The facts regard the applicant’s trade union activity and the restrictions imposed on her employment as a result of this activity. On 2 March 2012, with the support of the members of the Latvian Air Traffic Controllers’ Trade Union (of which she was chairperson), the applicant sent a letter addressed to the Minister of Transport and the person representing the State as the sole shareholder of Latvijas Gaisa Satiksme (LGS), which employed her as an air traffic controller. The letter expressed a grievance related to working procedures at LGS which led to unpaid overtime, fatigue and low morale, which could in turn lead to lower safety standards. Following the letter, LGS requested that she be removed from her position as trade union chairperson, and eventually suspended her from employment. The applicant brought civil proceedings against LGS, however at all levels of appeal her dismissal was upheld. The hearings were held in closed proceedings.
The ECtHR observed that the main focus of the applicant’s complaint was that she was penalised for carrying out a trade union activity and that the domestic courts arbitrarily denied the trade union element of the dispute. [Para. 91]. The ECtHR found that the applicant represented the Trade Union when signing the letter of 2 march 2012, that it addressed various socio-economic matter and practices, and that accordingly the majority of the detriments that were imposed on the applicant were put in place expressly as a sanction for her having sent this letter [paras 95-97].
Having accepted that an interference with Article 11 ECHR had occurred, that it was prescribed by law and pursued a legitimate aim, the ECtHR assessed whether it was necessary in a democratic society. The ECtHR considered the following elements in its reasoning: the context within which the statements were made (including whether they formed part of a legitimate trade union activity); the nature of the statements (including whether the limits of acceptable criticisms were crossed); the damage suffered by the employer or other persons; and the nature and severity of the sanctions or other repercussions. [Para. 103].
The ECtHR concluded that the detriments imposed on the applicant were not compatible with the strict requirement of a “pressing social need” and were not proportionate to the legitimate aim pursued, and therefore could not be regarded as “necessary in a democratic society” and that there had been a violation of Article 11 of the Convention, read in the light of Article 10. [Paras 112-113].
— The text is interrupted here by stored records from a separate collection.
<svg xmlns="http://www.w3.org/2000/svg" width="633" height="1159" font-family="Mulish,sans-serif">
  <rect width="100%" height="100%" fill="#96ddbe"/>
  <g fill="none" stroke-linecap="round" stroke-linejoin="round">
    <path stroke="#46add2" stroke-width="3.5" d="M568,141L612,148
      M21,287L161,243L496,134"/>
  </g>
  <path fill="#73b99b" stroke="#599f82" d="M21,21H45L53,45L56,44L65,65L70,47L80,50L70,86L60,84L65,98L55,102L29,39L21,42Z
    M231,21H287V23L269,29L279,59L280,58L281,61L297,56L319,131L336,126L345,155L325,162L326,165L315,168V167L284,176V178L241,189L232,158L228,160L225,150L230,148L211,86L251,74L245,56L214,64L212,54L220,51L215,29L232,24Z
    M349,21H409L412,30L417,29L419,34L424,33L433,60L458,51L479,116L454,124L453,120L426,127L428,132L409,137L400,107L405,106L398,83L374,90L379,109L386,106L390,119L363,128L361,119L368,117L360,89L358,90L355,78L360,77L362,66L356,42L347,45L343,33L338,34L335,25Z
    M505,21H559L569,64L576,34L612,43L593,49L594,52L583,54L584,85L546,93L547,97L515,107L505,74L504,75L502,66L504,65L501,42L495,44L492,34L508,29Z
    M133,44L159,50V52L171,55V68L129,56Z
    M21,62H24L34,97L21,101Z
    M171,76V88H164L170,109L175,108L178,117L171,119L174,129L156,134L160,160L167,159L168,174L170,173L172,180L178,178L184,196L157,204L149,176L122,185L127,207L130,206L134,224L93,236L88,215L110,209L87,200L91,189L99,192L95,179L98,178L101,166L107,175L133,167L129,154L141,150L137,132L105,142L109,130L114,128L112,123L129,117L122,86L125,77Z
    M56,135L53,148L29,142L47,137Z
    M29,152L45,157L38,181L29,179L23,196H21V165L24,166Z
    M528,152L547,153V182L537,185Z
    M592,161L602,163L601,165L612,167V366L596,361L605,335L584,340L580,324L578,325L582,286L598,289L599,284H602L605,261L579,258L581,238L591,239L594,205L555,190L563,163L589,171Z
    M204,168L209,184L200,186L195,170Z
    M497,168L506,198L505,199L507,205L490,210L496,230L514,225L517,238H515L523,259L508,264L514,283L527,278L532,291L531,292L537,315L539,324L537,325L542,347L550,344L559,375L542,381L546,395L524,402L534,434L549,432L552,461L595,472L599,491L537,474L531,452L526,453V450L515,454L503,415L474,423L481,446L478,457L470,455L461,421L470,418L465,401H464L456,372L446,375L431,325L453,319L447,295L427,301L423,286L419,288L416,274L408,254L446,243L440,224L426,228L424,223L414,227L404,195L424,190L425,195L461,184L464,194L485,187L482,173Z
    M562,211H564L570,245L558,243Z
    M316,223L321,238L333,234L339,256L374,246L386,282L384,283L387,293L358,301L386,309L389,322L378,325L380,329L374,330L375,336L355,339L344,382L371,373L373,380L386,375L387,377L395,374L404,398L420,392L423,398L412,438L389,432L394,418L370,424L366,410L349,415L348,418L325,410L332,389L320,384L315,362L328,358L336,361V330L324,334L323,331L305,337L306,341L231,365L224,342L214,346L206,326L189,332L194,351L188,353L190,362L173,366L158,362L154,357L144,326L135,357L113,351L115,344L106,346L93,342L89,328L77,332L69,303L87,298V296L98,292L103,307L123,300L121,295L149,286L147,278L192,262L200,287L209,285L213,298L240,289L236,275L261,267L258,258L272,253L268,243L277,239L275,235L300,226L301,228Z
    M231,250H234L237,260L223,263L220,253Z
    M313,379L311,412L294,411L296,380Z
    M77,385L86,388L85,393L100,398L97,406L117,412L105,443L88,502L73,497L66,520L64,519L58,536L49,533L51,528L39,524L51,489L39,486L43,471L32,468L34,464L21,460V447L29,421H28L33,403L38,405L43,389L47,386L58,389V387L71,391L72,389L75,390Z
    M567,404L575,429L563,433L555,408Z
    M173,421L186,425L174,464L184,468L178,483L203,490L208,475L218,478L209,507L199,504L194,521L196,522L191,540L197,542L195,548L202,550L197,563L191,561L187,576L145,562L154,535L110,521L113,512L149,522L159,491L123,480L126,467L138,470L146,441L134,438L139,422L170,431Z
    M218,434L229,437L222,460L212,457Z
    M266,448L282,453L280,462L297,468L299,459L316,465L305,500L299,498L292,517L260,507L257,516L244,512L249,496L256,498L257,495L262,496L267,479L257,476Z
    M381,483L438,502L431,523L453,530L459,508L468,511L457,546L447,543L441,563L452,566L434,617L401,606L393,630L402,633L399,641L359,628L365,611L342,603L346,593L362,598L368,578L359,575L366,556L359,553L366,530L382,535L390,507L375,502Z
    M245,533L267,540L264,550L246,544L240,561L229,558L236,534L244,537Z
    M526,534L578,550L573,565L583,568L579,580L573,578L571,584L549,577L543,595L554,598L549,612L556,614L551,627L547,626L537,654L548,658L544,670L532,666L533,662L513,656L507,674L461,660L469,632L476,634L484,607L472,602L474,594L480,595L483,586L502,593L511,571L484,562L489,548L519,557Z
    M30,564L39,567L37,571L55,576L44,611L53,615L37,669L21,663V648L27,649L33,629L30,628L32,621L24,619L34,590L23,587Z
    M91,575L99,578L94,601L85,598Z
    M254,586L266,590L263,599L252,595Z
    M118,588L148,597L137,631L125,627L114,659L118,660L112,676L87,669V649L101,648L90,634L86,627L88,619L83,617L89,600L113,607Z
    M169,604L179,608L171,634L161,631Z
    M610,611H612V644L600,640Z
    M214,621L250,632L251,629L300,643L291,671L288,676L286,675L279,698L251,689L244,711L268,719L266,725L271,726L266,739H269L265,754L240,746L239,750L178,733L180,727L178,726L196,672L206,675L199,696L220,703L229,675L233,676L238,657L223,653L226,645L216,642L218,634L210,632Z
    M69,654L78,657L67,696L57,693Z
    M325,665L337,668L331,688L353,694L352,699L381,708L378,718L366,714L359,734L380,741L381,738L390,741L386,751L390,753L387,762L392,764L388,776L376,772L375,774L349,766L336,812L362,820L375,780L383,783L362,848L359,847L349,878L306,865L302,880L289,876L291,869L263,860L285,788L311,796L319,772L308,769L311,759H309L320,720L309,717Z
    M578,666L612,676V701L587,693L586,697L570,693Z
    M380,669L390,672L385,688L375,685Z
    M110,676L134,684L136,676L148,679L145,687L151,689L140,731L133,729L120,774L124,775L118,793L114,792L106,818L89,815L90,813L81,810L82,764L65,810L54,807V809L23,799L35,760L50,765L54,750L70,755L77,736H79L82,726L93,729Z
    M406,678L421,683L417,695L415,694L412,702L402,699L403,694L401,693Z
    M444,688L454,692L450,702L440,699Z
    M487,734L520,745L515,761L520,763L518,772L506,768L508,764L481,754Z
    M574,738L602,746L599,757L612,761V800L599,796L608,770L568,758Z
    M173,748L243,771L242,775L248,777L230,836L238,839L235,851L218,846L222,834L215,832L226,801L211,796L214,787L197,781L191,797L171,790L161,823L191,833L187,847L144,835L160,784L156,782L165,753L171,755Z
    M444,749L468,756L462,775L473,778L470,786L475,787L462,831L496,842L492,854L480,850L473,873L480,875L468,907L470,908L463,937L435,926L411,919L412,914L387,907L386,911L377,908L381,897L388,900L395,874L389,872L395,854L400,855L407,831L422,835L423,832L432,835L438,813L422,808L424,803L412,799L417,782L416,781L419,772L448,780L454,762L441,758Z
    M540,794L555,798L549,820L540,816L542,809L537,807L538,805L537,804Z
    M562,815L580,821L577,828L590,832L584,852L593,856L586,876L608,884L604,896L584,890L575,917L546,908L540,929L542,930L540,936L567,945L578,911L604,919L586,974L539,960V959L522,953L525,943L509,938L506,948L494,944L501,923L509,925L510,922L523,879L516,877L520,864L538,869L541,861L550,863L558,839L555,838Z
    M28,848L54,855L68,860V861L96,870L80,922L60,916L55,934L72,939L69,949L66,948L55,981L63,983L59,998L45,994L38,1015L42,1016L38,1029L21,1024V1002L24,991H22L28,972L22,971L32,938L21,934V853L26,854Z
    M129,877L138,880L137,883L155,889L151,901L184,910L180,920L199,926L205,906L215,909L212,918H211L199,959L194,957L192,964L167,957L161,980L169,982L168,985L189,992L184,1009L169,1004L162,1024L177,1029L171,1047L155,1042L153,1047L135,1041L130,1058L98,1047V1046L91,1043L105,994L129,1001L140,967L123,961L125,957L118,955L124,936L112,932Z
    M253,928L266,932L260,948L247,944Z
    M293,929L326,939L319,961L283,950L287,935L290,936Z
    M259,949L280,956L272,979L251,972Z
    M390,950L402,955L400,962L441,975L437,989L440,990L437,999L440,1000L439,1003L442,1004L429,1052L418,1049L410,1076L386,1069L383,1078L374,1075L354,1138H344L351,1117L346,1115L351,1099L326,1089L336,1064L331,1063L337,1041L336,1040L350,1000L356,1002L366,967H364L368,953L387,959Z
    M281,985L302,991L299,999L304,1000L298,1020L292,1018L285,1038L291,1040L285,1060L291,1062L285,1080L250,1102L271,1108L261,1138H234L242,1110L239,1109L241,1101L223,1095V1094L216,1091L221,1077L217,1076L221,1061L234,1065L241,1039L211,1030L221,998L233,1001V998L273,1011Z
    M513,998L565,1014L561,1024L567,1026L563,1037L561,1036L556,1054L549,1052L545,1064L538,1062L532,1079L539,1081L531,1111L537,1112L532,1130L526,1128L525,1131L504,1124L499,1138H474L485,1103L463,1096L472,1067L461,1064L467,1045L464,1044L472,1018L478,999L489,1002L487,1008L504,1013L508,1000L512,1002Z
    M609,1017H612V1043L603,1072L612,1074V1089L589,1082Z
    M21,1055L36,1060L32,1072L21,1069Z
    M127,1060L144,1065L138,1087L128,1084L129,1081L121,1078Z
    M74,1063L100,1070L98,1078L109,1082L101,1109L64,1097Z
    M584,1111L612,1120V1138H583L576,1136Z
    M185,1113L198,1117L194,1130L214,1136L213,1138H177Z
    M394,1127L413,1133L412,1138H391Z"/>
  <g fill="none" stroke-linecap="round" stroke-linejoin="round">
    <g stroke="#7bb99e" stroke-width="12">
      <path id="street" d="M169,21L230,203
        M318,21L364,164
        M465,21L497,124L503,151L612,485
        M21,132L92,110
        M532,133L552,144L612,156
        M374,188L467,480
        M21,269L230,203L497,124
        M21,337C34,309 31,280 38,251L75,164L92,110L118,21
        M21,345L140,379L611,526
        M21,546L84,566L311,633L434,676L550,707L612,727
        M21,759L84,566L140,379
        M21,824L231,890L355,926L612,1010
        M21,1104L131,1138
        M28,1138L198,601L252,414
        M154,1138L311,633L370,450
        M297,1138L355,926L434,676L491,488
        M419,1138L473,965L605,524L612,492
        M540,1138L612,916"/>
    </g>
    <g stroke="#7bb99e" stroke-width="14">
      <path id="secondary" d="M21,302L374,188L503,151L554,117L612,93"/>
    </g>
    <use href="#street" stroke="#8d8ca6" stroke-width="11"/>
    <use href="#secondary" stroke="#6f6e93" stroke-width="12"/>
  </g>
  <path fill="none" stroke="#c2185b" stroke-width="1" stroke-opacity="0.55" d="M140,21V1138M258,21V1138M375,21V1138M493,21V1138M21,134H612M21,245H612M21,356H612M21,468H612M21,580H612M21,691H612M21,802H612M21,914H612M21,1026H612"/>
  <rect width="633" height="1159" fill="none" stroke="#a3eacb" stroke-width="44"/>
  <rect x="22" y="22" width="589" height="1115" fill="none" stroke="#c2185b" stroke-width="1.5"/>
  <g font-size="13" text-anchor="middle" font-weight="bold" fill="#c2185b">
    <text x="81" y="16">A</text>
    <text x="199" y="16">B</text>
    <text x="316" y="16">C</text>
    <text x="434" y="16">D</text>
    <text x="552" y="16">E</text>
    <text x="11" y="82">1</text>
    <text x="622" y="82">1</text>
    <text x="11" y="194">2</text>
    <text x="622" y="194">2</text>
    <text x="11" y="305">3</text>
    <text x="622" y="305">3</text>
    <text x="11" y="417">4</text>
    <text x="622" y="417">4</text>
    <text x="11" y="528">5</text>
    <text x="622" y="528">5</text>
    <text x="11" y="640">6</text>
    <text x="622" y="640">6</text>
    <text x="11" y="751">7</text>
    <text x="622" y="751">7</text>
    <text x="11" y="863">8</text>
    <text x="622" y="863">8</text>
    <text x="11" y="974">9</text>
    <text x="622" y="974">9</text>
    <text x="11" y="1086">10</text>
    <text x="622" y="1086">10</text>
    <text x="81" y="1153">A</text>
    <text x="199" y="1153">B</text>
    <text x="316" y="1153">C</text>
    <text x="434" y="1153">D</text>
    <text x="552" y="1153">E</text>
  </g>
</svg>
Seeing that the decisions to examine the case in closed hearings were not sufficiently justified, the available means for rendering the decisions public were not considered sufficient to meet the requirement that judgments be pronounced publicly, and thus the ECtHR also found a violation of Article 6 of the Convention. [Para. 133].
The applicant was awarded both pecuniary and non-pecuniary damages. [Para. 140].
In support of this case, among others the European Trade union Confederation submitted a third party interventions [paras 81-84 and para. 123].